I'm a bit confused with all those arguments to prem. What do they represent?

Also, what is considered a 'step' in polynomial division?

In CoreMark, the helper function `ee_u16 crcu8(ee_u8 data, ee_u16 crc )` is used, but this is still crc16, as the generator polynomial and remainder are 16-bits wide. I think it's called 'crcu8' because it xor's in 8 bits of data.

If we're using a prem intrinsic, then surely it makes most sense for it to be something like `prem(divisor, dividend)`, where it returns the remainder after polynomial division? With this, I see two issues:
Firstly, for crcn, prem would have to take a divisor of bitsize 2n. CRC implementations avoid this by using a linear feedback shift register.

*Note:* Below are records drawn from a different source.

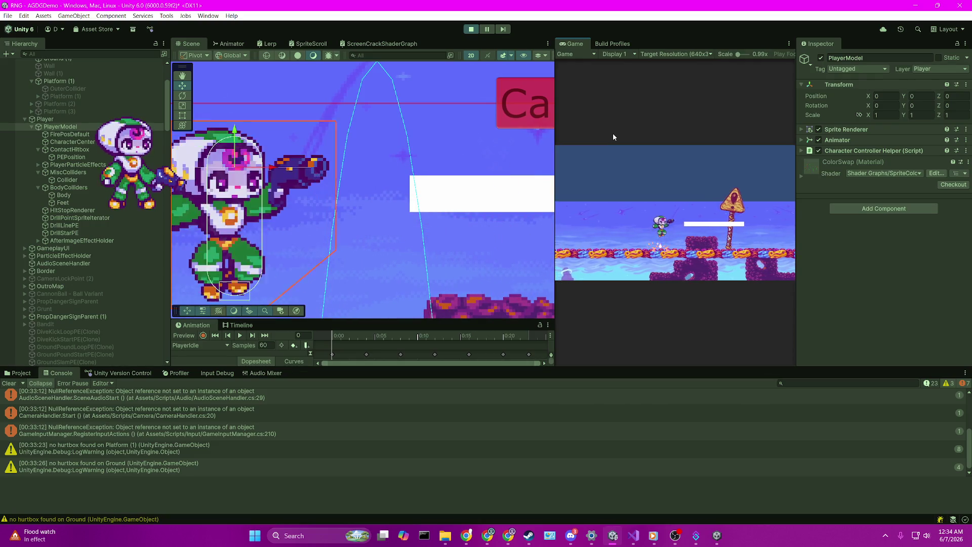
{"action": "key", "text": "Left"}
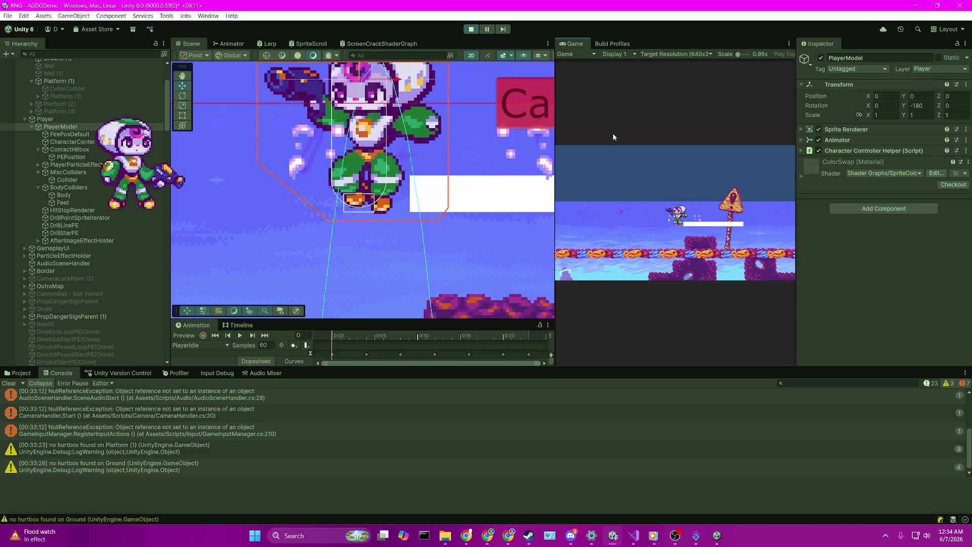
{"action": "key", "text": "Down"}
{"action": "key", "text": "Right"}
{"action": "key", "text": "space"}
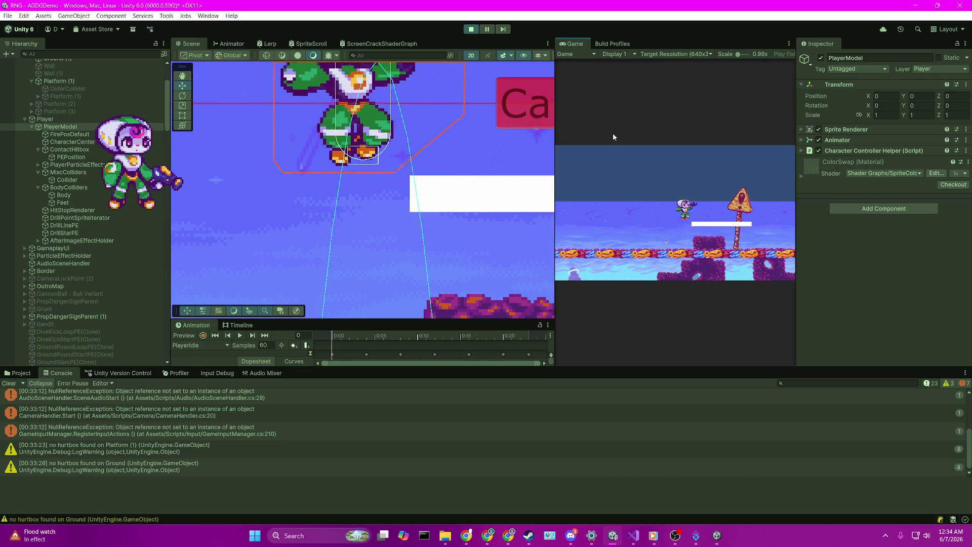
{"action": "key", "text": "Down"}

Secondly, I think this complicates the expression of crc. For example, I'm pretty sure that coremark's crcu8 will be represented like:

`(crc << 8) ^ prem((((crc & 0xff00) >> 8) ^ (data)) << 16), poly | (1 << 16))`

Although crc is the remainder of polynomial division accross some stream of data, the way it's implemented in crc, I don't think matches up very well with a polynomial remainder intrinsic.

> We can expand back into a loop (or unrolled loop) like expandMemCpyAsLoop

Is this necessary? If in LoopIdiomRecognize we're recognizing the loop, can we just avoid emitting the intrinsic using the same logic as would be in  `PreISelIntrinsicLowering` to decide whether to lower to loop?

https://github.com/llvm/llvm-project/pull/79295